TOULON, Var (Reuters) - Les drones de surveillance de l'armée française seront armés de missiles sol-air, a annoncé mardi Florence Parly, qui tranche ainsi un débat de longue date sur l'engagement militaire de la France sur les théâtres extérieurs.
La ministre des Armées, qui s'exprimait en clôture de la 15e université d'été de la Défense à Toulon (Var), a assuré qu'avec cet équipement, le risque de dégâts collatéraux serait limité.
"A l’extérieur de nos frontières, l’adversaire se fait plus furtif, plus mobile, se dilue dans les vastes étendues du Sahel ou se dissimule au milieu des populations civiles. Face à ce constat, nous ne pouvons rester statiques", a plaidé la ministre.
"Nos modes d’action et nos équipements doivent s’adapter pour garder le temps d’avance qui est décisif pour atteindre nos objectifs", a-t-elle ajouté.
La France dispose actuellement de six drones de surveillance Male Reaper, achetés aux Etats-Unis, dont cinq sont basés à Niamey, au Niger, dans le cadre de l'opération Barkhane et un au sein de l'escadron de drones 1/33 Belfort de Cognac (Charente).
Six autres drones directement armés, fabriqués par General Atomics, seront livrés d'ici fin 2019.
Le type d'armement des six drones déjà en service sera déterminé dans le courant de l'année prochaine et leur armement sera effectif en 2020, dit-on dans l'entourage de la ministre.
"A moyen terme, le futur drone européen, dont nous réalisons les études en coopération avec l’Allemagne, l’Italie et l’Espagne, sera également doté d’armements", a précisé Florence Parly. Une première livraison est attendue à l'horizon 2025.
"A l’avenir, avec la décision que j’annonce aujourd’hui, les drones armés permettront d’allier en permanence la surveillance, l’endurance dans la discrétion et la capacité de frappe, au moment le plus opportun", a-t-elle expliqué.
"Ainsi, nous gagnons en efficacité et nous limitons le risque de dégâts collatéraux", a-t-elle souligné.
"Je veux par avance réfuter de possibles amalgames et dissiper d’éventuelles craintes. Non, un drone armé n’est pas un robot tueur.
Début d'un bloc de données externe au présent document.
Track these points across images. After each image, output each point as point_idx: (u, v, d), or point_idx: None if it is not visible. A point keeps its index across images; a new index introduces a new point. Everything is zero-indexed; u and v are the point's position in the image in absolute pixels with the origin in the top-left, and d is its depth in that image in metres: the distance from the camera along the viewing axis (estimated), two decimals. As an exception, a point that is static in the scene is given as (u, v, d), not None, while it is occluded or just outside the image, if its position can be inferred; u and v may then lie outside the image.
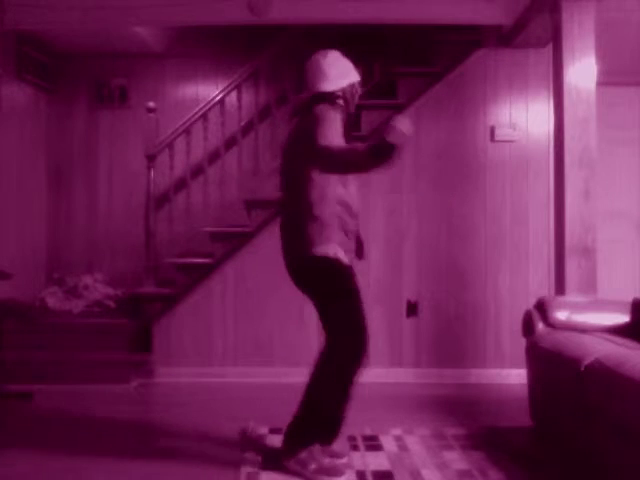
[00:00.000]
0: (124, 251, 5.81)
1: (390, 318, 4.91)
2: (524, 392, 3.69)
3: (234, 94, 5.34)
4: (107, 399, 4.37)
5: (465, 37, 5.07)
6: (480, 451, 3.21)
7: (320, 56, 3.03)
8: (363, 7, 4.62)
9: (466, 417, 3.89)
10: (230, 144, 5.50)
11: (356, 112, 3.23)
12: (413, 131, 2.59)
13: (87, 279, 5.45)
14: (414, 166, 4.97)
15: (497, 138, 4.97)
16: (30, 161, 5.70)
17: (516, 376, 4.56)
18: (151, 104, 5.30)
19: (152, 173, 5.27)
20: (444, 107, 4.98)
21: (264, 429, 3.52)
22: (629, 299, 3.50)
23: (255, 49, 5.46)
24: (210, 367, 4.92)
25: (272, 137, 5.26)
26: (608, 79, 4.87)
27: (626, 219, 5.50)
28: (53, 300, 5.26)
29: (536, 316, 3.57)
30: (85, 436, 3.56)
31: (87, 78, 5.97)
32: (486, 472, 2.92)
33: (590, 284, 3.94)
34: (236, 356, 4.94)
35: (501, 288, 4.94)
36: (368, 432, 3.46)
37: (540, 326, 3.53)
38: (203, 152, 5.31)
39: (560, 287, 4.03)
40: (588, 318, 3.50)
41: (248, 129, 5.52)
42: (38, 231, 5.82)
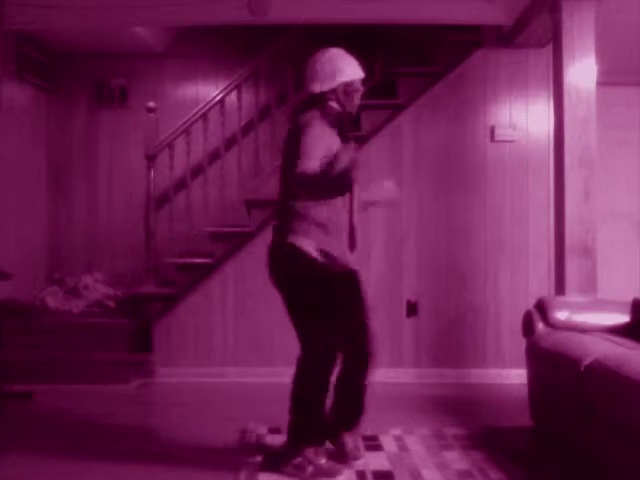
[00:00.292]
0: (124, 251, 5.80)
1: (390, 318, 4.91)
2: (524, 392, 3.69)
3: (234, 94, 5.34)
4: (107, 399, 4.38)
5: (465, 37, 5.08)
6: (480, 451, 3.20)
7: (318, 54, 2.96)
8: (363, 7, 4.61)
9: (466, 417, 3.89)
10: (230, 144, 5.49)
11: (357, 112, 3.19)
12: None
13: (87, 279, 5.45)
14: (414, 166, 4.97)
15: (497, 138, 4.97)
16: (30, 161, 5.70)
17: (516, 376, 4.55)
18: (151, 104, 5.29)
19: (152, 173, 5.27)
20: (444, 107, 4.98)
21: (264, 429, 3.51)
22: (629, 299, 3.49)
23: (255, 49, 5.45)
24: (210, 367, 4.92)
25: (272, 137, 5.25)
26: (608, 79, 4.87)
27: (626, 219, 5.50)
28: (53, 300, 5.26)
29: (536, 316, 3.57)
30: (85, 436, 3.55)
31: (87, 78, 5.97)
32: (486, 472, 2.92)
33: (590, 284, 3.94)
34: (236, 356, 4.94)
35: (501, 288, 4.94)
36: (368, 432, 3.45)
37: (540, 326, 3.53)
38: (203, 152, 5.31)
39: (560, 287, 4.03)
40: (588, 318, 3.50)
41: (248, 129, 5.51)
42: (38, 231, 5.82)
Ce sont deux systèmes qui n’ont rien de semblable", a-t-elle poursuivi.
"PRESSION CONSTANTE"
"Cette décision ne change rien aux règles d’usage de la force, au respect du droit des conflits armés et je reste plus que jamais attachée au respect du droit international et de nos engagements relatifs à la maîtrise des armements et à la préservation des populations civiles dans les conflits."
Les Etats-Unis, Israël, précurseurs dans ce domaine, la Grande-Bretagne, l'Italie, notamment, disposent déjà de drones armés.
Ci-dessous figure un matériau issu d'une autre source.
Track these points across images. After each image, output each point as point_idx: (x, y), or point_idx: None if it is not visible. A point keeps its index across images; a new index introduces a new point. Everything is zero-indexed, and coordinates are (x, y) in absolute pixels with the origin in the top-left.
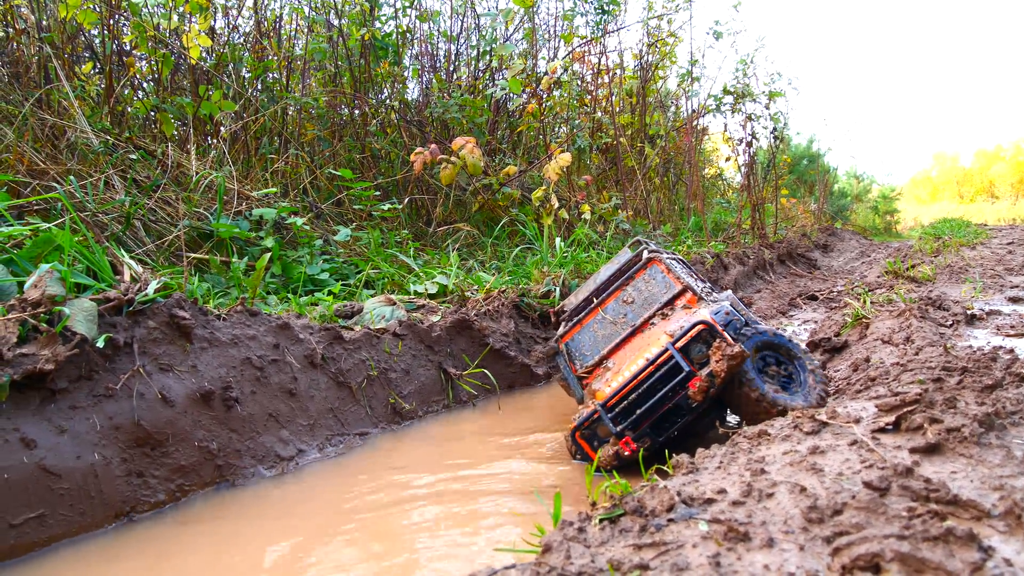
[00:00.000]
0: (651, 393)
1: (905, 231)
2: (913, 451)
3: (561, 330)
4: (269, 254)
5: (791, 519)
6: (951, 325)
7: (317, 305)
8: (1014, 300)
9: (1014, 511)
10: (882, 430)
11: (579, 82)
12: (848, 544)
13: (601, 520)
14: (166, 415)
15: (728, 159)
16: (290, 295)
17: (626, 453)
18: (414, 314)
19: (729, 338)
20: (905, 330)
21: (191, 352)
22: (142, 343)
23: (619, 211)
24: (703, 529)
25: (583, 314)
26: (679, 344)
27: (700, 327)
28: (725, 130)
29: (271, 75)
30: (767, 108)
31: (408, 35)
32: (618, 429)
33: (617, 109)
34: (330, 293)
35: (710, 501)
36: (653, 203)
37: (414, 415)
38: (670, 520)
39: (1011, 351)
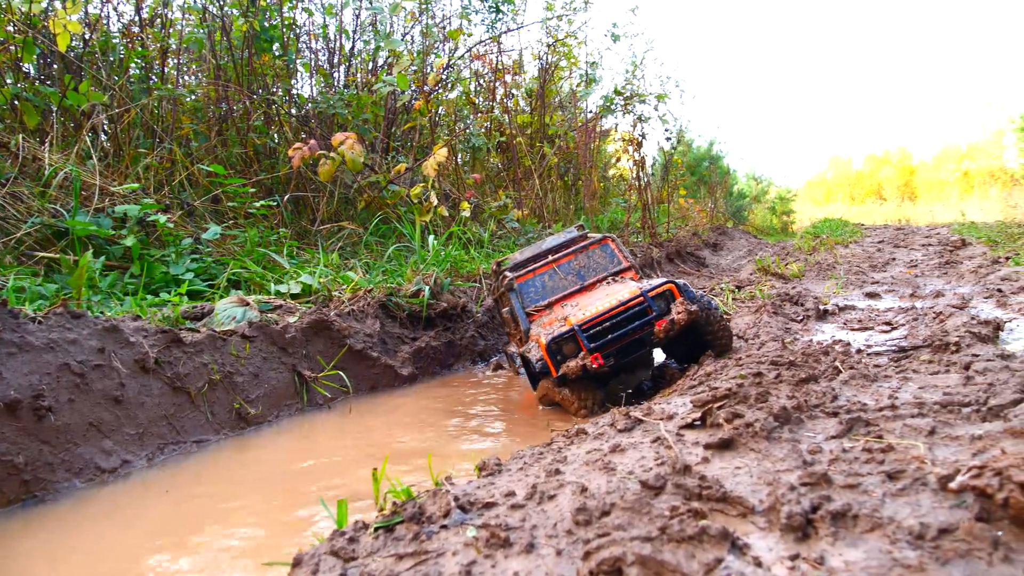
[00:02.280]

Dans un rapport publié en mai dernier, les sénateurs Cédric Perrin (Les Républicains) et Gilbert Roger (PS) préconisaient l'armement des drones, "une étape logique supplémentaire" dans la boucle décisionnelle des frappes aériennes.
"Ils pourraient ainsi dans certains cas faire économiser un temps précieux pour neutraliser une cible très mobile ou dégager des troupes d’une embuscade", écrivaient-ils.
"La France ne saurait passer à côté sous peine de se voir déclassée", a plaidé mardi Florence Parly, répondant ainsi à une demande des militaires.
"Les drones qui vont être armés d'ici quelques années ne vont pas voler au hasard de grandes étendues et tirer des missiles de manière aléatoire : l'homme reste au centre de la boucle", fait-on valoir dans l'entourage de la ministre.
Fin juillet dernier, sur la base française de Niamey, plusieurs officiers, pilotes, avaient insisté auprès de Reuters, sous le sceau de l'anonymat, sur la nécessité d'armer les drones de renseignement pour un traitement rapide et efficace de cibles "fugaces" dans la lutte contre les groupes armés djihadistes au Mali.
Ils expliquaient en outre que les avions de chasse et hélicoptères pourraient ainsi être mobilisés pour d'autres missions, plus exigeantes.
"Un drone armé permet de mettre une pression constante sur les terroristes que nous combattons : c'est endurant, silencieux et quasiment invisible à l'oeil nu", dit-on dans l'entourage de Florence Parly.
Les munitions utilisées sur les Male Reaper américains sont des bombes de 250 kilos et des missiles Hellfire d'une portée de 8 à 10 kilomètres.